• **Consigne A**
Pouvez-vous recopier à l'identique les lignes des entrées, de celle qui contient « FLAG SHIP SERVICE ORGANIZATION » jusqu'à la dernière ligne des entrées incluse, en omettant les images ?

• **Texte à lire**
Propos recueillis par Agnès Debiage, créatrice de ADCF Africa.
Comment a démarré cette idée de créer cette association, quels en sont les prémices ?
Chédrack Dègbé : Je donnais des cours de français à des collégiens et lycéens. Je me suis rendu compte que les jeunes que j’avais en cours n’avaient quasiment rien lu. Un jour j’ai posé la question à l’un d’eux « Combien de livres as-tu lu dans ta vie ? ». Il a réfléchi et m’a répondu « Je crois que j’en ai lu deux. » Qu’est-ce que c’est que deux livres, quand on est déjà adolescent ? D’un autre côté, j’entendais autour de moi, des gens qui répétaient que les enfants ne veulent plus lire. Alors je me suis demandé si nous, adultes, devions continuer à penser ainsi en restant les bras croisés. Est-ce qu’on ne pouvait pas se bouger un peu pour essayer d’inverser la tendance ? Cela a été une vraie prise de conscience pour moi et un élément déclencheur à mon petit niveau pour me mettre en action. Ma première réflexion a été de me dire que si les enfants ne lisent pas, c’est parce qu’ils n’ont pas de livres.
Alors qu’avez-vous fait concrètement ?
Chédrack Dègbé : En 2018, j’ai décidé de commencer à sensibiliser les adultes et notamment les professeurs de français et j’ai organisé des cafés littéraires et des activités autour des livres pour les amener à mobiliser leur énergie au service de notre jeunesse. Moi j’habite à Abomey dans le département du Zou qui compte 9 communes. Donc j’ai voulu créer des clubs de lecture dans ces 9 communes avec des activités. Aujourd’hui, 5 ans après, nous avons un calendrier de 8 événements par an et, à chaque rendez-vous, tous les clubs de lecture s’animent en même temps. Notre prochain rendez-vous est le 25/03 de 9h à 12h et portera sur la thématique de la nature. Les enfants y écriront des poèmes pour participer à un concours international et nous aurons des lectures tous ensemble.
Comment cette initiative a-t-elle été accueillie par les autorités locales ?
Chédrack Dègbé : Sur ces 9 communes, seules 2 avaient des bibliothèques. Alors nous avons entamé les discussions avec les mairies pour que chacun fasse sa part de travail. Localement, elles devaient trouver une salle qui pouvait accueillir la bibliothèque, si possible l’aménager et déléguer une personne de leurs employés pour s’en occuper. Et l’ONG Tous pour le livre se chargeait d’apporter des livres, de former la personne en charge de la bibliothèque et d’organiser des animations. D’ailleurs nous organisons une formation chaque année regroupant toutes les bibliothécaires.
Chédrack Dègbé, président de Tous pour le livre
Quelle est la position de l’État béninois ? Recevez-vous une aide officielle ?

• **Entrées fournies**

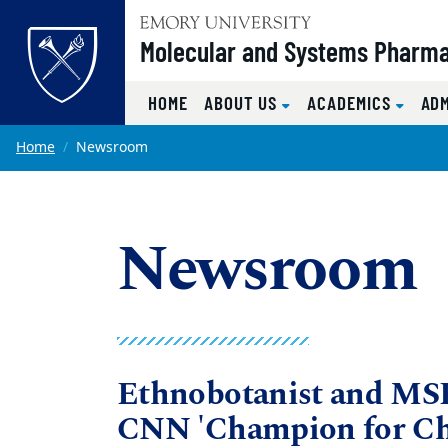
Top of page
Molecular and Systems Pharm
HOME
ABOUT US
ACADEMICS
AD
Skip to main content
Main content
Home
Newsroom
Newsroom
Ethnobotanist and MS
CNN 'Champion for Ch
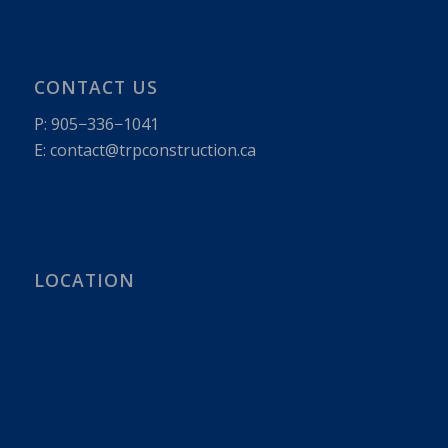
CONTACT US
P:
905−336−1041
E: contact@​trpconstruction.​ca
LOCATION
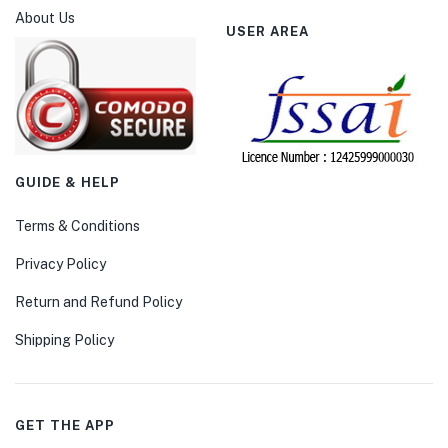
About Us
USER AREA
GUIDE & HELP
Terms & Conditions
Privacy Policy
Return and Refund Policy
Shipping Policy
GET THE APP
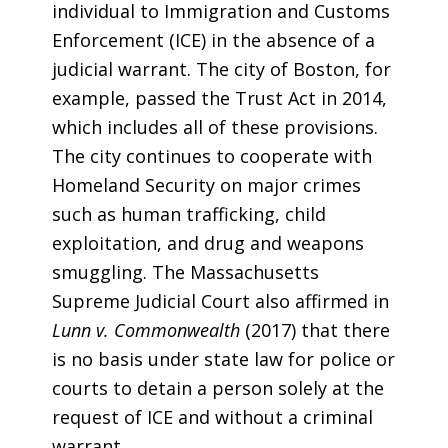
individual to Immigration and Customs
Enforcement (ICE) in the absence of a
judicial warrant. The city of Boston, for
example, passed the Trust Act in 2014,
which includes all of these provisions.
The city continues to cooperate with
Homeland Security on major crimes
such as human trafficking, child
exploitation, and drug and weapons
smuggling. The Massachusetts
Supreme Judicial Court also affirmed in
Lunn v. Commonwealth
(2017) that there
is no basis under state law for police or
courts to detain a person solely at the
request of ICE and without a criminal
warrant.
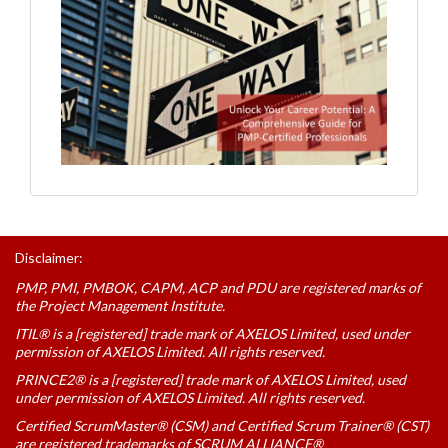
Disclaimer:
PMP, PMI, PMBOK, CAPM, ACP and PDU are registered marks of
the Project Management Institute.
ITIL® is a [registered] trade mark of AXELOS Limited, used under
permission of AXELOS Limited. All rights reserved.
PRINCE2® is a [registered] trade mark of AXELOS Limited, used
under permission of AXELOS Limited. All rights reserved.
Certified ScrumMaster® (CSM) and Certified Scrum Trainer® (CST)
are registered trademarks of SCRUM ALLIANCE®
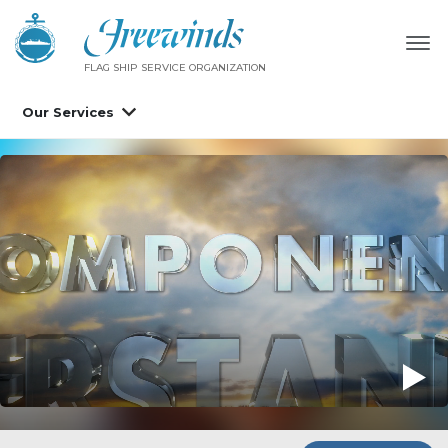
FLAG SHIP SERVICE ORGANIZATION
Our Services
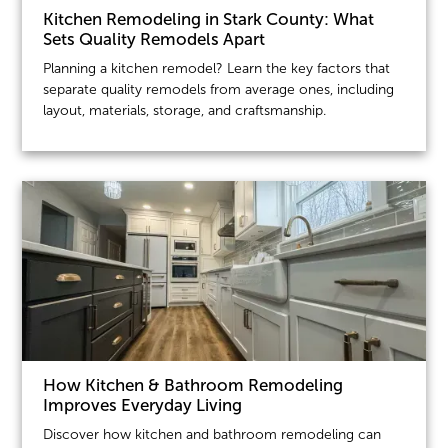
Kitchen Remodeling in Stark County: What
Sets Quality Remodels Apart
Planning a kitchen remodel? Learn the key factors that
separate quality remodels from average ones, including
layout, materials, storage, and craftsmanship.
How Kitchen & Bathroom Remodeling
Improves Everyday Living
Discover how kitchen and bathroom remodeling can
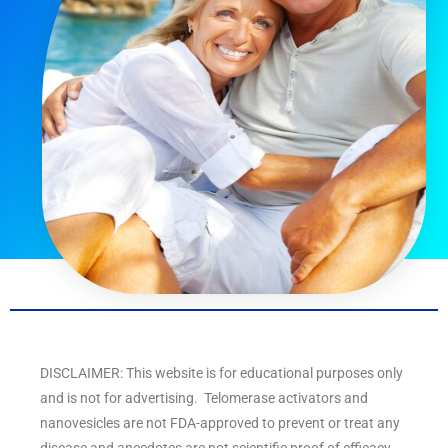
DISCLAIMER: This website is for educational purposes only
and is not for advertising. Telomerase activators and
nanovesicles are not FDA-approved to prevent or treat any
disease and anecdotes are not scientific proof of efficacy.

• **Consigne B**
D'après l'entretien, répondez brièvement :
(i) Combien de communes compte le département du Zou ?
(ii) Parmi ces communes, combien avaient des bibliothèques ?
(iii) Sur quelle thématique portera le prochain rendez-vous des clubs de lecture ?

• **Votre réponse A**
FLAG SHIP SERVICE ORGANIZATION
Our Services
Kitchen Remodeling in Stark County: What
Sets Quality Remodels Apart
Planning a kitchen remodel? Learn the key factors that
separate quality remodels from average ones, including
layout, materials, storage, and craftsmanship.
How Kitchen & Bathroom Remodeling
Improves Everyday Living
Discover how kitchen and bathroom remodeling can
DISCLAIMER: This website is for educational purposes only
and is not for advertising. Telomerase activators and
nanovesicles are not FDA-approved to prevent or treat any
disease and anecdotes are not scientific proof of efficacy.

• **Votre réponse B**
(i) 9 communes.
(ii) 2.
(iii) La nature.